Let’s talk about arguably the biggest copyright question that libraries throughout the world are asking: “Can I digitise this?”
There are so many reasons why libraries are digitising their collections that it is hard to give even an overview. Here are a few reasons why libraries might digitise materials:
- It is a means of preservation.
- It is how patrons often prefer their materials.
- It is the best way for a single library to serve a large area.
- It allows libraries to share their collections beyond the borders of the areas they serve.
- It allows libraries to have large collections when they have small physical spaces.
- It allows libraries to free up their physical spaces for uses other than housing stacks.
Copyright is something that libraries need to consider when digitising materials.

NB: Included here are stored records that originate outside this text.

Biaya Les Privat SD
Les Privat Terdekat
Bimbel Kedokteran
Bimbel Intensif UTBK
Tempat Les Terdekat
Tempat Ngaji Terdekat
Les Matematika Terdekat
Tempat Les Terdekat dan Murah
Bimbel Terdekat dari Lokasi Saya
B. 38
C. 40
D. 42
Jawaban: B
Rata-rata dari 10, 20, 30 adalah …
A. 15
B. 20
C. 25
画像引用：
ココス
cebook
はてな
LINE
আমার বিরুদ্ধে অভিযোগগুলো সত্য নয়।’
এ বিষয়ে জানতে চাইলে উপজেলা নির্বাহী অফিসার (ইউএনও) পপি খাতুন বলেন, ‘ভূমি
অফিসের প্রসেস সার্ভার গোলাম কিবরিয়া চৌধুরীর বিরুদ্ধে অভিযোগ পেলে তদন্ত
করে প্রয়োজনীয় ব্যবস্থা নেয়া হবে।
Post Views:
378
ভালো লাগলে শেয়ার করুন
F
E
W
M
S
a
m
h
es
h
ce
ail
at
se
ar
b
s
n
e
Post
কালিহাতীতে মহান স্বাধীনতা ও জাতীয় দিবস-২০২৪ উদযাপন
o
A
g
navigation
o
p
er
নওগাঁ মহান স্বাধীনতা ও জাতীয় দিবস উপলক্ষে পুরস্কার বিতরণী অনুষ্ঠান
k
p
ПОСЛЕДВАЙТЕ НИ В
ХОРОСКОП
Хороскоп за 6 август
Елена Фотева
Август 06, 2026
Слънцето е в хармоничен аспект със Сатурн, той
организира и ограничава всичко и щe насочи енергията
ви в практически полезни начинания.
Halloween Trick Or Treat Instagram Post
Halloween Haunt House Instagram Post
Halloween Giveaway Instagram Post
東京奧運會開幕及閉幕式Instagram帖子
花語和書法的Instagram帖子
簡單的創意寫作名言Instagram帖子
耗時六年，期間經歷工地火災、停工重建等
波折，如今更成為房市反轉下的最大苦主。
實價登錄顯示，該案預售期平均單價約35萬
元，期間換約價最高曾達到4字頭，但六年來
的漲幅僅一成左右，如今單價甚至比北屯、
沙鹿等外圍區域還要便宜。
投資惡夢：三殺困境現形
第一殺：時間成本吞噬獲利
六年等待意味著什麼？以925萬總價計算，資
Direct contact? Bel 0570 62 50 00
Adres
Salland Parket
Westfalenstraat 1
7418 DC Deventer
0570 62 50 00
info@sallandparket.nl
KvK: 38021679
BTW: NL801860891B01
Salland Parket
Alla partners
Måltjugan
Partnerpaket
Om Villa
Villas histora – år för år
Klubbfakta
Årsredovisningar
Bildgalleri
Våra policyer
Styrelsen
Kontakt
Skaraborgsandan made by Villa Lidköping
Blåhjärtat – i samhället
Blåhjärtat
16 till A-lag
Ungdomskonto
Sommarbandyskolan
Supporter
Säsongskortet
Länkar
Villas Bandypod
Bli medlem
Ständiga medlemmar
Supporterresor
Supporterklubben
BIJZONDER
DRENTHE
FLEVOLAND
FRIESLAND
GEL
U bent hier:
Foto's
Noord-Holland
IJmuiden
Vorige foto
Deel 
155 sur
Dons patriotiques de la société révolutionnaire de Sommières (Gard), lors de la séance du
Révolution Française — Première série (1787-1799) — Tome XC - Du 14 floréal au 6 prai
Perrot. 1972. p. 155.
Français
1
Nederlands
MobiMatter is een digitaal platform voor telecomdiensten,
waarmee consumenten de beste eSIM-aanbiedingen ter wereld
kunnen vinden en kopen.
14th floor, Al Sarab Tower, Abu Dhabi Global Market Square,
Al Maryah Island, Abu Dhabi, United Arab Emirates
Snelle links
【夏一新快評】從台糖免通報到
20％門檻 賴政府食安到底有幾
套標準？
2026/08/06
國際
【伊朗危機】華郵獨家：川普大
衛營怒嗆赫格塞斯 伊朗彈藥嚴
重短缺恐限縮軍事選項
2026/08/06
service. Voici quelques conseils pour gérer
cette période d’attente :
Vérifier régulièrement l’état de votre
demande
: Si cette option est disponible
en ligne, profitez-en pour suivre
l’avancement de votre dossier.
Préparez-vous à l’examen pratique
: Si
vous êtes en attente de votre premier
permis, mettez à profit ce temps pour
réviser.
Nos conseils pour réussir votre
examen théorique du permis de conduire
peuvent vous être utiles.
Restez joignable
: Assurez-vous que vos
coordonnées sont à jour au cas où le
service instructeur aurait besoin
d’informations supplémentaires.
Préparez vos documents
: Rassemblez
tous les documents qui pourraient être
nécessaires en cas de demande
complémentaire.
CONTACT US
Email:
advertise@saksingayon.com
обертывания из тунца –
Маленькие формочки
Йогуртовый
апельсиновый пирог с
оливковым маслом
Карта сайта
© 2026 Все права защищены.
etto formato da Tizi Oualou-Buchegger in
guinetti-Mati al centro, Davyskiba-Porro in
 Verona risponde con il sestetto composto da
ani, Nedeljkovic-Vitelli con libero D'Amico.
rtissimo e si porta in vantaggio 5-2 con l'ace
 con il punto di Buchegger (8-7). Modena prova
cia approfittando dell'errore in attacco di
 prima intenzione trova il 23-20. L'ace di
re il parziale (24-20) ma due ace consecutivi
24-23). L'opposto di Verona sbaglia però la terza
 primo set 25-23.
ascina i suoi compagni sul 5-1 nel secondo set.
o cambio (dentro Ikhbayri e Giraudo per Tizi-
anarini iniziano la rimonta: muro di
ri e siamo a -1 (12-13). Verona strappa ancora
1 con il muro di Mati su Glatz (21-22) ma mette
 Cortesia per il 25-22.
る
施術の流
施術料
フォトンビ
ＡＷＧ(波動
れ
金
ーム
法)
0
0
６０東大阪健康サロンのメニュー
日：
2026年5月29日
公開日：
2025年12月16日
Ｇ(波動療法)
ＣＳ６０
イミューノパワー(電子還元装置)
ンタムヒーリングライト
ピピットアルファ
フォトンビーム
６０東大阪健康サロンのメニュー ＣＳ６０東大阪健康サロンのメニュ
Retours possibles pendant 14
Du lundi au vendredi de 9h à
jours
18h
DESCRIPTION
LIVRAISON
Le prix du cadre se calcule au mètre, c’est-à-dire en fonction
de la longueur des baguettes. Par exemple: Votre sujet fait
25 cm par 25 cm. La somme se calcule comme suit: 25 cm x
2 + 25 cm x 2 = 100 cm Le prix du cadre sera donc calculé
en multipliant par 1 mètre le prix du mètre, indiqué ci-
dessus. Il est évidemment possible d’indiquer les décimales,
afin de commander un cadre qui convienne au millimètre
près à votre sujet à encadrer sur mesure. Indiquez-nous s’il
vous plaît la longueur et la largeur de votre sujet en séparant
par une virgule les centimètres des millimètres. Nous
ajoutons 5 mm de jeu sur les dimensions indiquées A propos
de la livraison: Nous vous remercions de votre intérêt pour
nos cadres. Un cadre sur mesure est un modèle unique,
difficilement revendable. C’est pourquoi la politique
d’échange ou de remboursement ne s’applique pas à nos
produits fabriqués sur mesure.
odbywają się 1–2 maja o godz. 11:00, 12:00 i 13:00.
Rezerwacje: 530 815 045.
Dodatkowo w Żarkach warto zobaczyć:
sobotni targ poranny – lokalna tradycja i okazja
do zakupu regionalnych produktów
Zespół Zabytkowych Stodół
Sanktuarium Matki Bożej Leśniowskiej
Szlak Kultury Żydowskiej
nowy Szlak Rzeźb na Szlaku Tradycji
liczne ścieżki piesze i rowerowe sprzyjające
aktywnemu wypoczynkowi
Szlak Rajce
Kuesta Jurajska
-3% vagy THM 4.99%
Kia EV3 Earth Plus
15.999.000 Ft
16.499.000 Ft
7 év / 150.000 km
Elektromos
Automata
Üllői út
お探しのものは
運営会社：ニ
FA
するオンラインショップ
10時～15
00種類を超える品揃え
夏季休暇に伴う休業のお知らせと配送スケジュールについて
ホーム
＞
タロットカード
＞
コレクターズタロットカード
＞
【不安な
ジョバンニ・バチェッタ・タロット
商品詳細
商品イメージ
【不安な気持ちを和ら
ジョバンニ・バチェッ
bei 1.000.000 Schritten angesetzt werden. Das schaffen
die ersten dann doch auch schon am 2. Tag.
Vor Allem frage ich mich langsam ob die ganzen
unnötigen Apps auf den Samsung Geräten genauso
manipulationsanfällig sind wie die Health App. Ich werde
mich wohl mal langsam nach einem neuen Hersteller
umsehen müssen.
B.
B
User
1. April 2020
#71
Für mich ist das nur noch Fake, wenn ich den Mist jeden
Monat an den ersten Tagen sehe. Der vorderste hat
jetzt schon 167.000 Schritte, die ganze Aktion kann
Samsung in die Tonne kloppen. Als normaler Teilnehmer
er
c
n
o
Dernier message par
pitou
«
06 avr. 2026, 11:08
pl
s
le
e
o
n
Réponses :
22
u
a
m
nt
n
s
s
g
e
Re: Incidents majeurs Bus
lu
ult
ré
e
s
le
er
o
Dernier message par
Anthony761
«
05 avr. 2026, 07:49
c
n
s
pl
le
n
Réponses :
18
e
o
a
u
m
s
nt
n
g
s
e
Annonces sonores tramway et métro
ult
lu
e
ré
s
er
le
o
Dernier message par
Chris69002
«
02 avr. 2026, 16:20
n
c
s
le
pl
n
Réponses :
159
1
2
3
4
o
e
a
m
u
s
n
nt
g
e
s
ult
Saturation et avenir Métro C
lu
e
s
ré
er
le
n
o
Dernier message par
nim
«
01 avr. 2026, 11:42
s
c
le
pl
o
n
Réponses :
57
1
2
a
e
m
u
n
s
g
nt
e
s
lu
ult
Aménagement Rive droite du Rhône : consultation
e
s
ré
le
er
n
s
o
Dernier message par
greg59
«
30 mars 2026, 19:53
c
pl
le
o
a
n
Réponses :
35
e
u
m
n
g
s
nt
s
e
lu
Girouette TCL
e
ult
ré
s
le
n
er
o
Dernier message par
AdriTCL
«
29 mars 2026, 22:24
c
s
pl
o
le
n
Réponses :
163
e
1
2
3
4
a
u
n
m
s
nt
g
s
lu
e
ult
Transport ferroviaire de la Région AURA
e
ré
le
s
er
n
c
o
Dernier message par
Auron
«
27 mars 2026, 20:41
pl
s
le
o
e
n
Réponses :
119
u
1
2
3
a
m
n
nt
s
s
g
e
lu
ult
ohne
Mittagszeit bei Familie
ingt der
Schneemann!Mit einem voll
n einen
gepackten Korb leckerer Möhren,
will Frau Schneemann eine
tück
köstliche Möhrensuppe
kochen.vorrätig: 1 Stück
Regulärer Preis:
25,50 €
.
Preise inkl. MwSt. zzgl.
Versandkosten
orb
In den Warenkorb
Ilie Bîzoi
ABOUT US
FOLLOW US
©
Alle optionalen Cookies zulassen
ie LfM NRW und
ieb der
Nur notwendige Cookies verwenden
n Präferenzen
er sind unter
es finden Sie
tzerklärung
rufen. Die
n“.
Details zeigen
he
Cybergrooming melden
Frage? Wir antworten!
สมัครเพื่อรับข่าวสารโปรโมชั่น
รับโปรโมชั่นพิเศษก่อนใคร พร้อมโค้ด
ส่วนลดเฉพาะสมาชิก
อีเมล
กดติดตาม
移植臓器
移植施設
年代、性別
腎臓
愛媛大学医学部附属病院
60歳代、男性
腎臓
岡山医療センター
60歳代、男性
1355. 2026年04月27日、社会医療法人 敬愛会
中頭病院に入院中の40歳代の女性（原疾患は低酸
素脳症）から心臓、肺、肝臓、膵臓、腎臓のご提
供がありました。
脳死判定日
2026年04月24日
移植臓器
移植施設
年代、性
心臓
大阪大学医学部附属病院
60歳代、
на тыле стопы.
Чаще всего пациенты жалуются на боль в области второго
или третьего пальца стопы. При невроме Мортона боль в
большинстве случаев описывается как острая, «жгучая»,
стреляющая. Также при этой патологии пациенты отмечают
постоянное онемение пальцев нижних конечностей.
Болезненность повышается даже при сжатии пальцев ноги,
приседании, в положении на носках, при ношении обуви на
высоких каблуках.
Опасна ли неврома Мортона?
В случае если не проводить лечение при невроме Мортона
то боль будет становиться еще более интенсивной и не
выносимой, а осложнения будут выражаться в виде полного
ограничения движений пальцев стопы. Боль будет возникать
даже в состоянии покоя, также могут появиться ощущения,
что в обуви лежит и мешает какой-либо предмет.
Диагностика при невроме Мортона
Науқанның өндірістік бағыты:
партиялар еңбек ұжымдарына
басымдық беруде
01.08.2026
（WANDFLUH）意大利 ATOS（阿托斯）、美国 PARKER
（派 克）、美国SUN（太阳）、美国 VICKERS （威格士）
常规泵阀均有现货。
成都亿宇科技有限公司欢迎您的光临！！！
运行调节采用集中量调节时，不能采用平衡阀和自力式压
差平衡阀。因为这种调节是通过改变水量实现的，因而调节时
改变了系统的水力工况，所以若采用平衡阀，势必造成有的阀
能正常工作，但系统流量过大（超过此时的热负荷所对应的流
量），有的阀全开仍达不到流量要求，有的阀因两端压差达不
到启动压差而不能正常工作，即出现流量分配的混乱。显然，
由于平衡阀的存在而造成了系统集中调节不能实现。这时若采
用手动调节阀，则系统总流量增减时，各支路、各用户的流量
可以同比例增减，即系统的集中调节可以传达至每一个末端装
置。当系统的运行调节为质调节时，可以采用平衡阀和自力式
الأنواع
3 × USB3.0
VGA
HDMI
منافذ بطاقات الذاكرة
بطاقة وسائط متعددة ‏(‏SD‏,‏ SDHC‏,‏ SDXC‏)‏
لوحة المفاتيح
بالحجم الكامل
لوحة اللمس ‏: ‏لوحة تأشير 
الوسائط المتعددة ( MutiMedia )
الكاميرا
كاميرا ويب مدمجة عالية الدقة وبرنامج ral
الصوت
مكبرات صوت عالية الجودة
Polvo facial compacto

Copyright is actually a bundle of rights that belongs to the creators of materials. As soon as copyright kicks in for a work, the creator has the exclusive right to decide when that work can be copied and shared. Since digitisation involves making a copy and sometimes sharing it, we have to consider copyright before we do it. We either need an exception in our country’s copyright laws for that kind of use, or we need permission from the copyright owner.
Some countries have more latitude for digitising works than others.
In the United States, Google Books and HathiTrust have a huge book digitisation program that was the subject of a high-profile copyright infringement lawsuit. A group of authors and copyright holders argued that Google Books and HathiTrust had no right to make digital copies of their books.
Google Books and HathiTrust ultimately won because the judge extended the concept of fair use (an exception to copyright in American copyright law) to apply to the digitisation of books in this case. The digitised books can’t be made publicly available, but they can be digitised for limited uses.
In many other countries, however, the exceptions to copyright for digitisation are very narrow, and many conditions must be met before a decision to digitise can be made.
Here are some questions to think about and to talk to your partner about:
- Does your library regularly digitise materials? Why?